TRY IT
Reproduce verbatim the stretch of the Founder's Day sermon from "This certainly isn’t" through "pursuit of Jesus.".

PASSAGE TO READ

This certainly isn’t the point of memory in Scripture. When Jesus handed his disciples bread and wine and said, “Remember” it etched in them not only a thought of a time in the past – it also a gave them a reminder in the present and a hope for the future. This memory was so strong among our early brothers and sisters that there has never been a time when the Church has not celebrated the Lord’s supper in some form – and when we celebrate it the past, present, and future work of God are meant to be remembered by Jesus’ people. In a way, memory defines us – and when all aspects of it are allowed to burn in our hearts we move forward in our pursuit of Jesus.

This brings us to a day like Founder’s Day here at Riverview. As a lover of history, I’m always wary of the intoxicating effects of nostalgia – living in the dream of past greatness. For those who don’t know me, I’m a teeny bit cynical – and I’ve seen far too many churches celebrate nostalgia with anniversary galas long after the Church itself had died inside. Is that what Founder’s Day is? It is merely the intoxicating scent of past greatness being stirred up year after year after year?

I don’t think so.

We do remember our past this day, as well we should. Mary Leverich’s gift of $65,000 helped establish a home, and without that generosity this community called Riverview Estates would not today exist. But see, there’s that word “today.” If that gift had been given in 1951 and that was all that occurred, Riverview would not be worth celebrating. Praise God more happened. The home expanded, it’s offerings grew, the original vision as a home for Baptists was expanded to include Christians of all stripes. What exists now is not the vision the founders had for the Baptist Home – but the Riverview we currently celebrate exists because we remember that gift and let that memory drive us to continued faithfulness to the Lord who occasioned it. Our memory, celebrated today, also drives us forward into the future – helping Riverview do more than survive. Rather, this community looks ahead to ways it can surge into new life and mission so that residents can continue to have in this place what they have had for decades – a home. Happy Founder’s day, everyone. To God be the glory. Amen.

DATASET EXTRACT
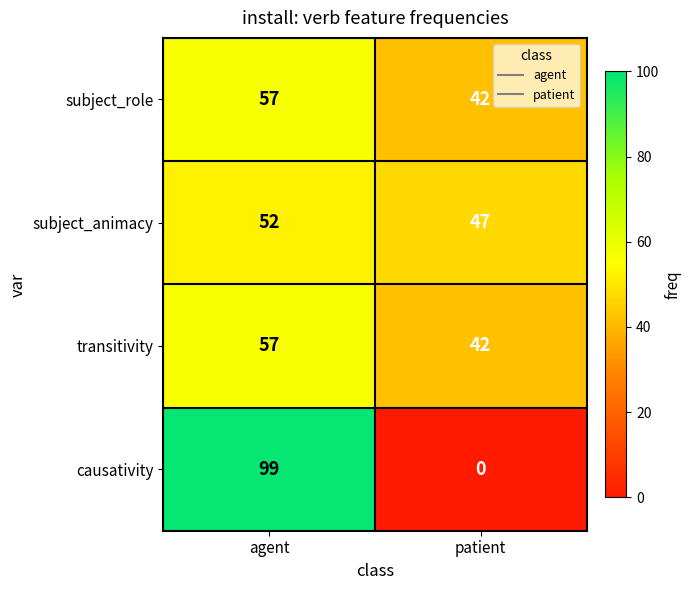

What is the total value across all series at agent?

265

ANSWER SECTION
This certainly isn’t the point of memory in Scripture. When Jesus handed his disciples bread and wine and said, “Remember” it etched in them not only a thought of a time in the past – it also a gave them a reminder in the present and a hope for the future. This memory was so strong among our early brothers and sisters that there has never been a time when the Church has not celebrated the Lord’s supper in some form – and when we celebrate it the past, present, and future work of God are meant to be remembered by Jesus’ people. In a way, memory defines us – and when all aspects of it are allowed to burn in our hearts we move forward in our pursuit of Jesus.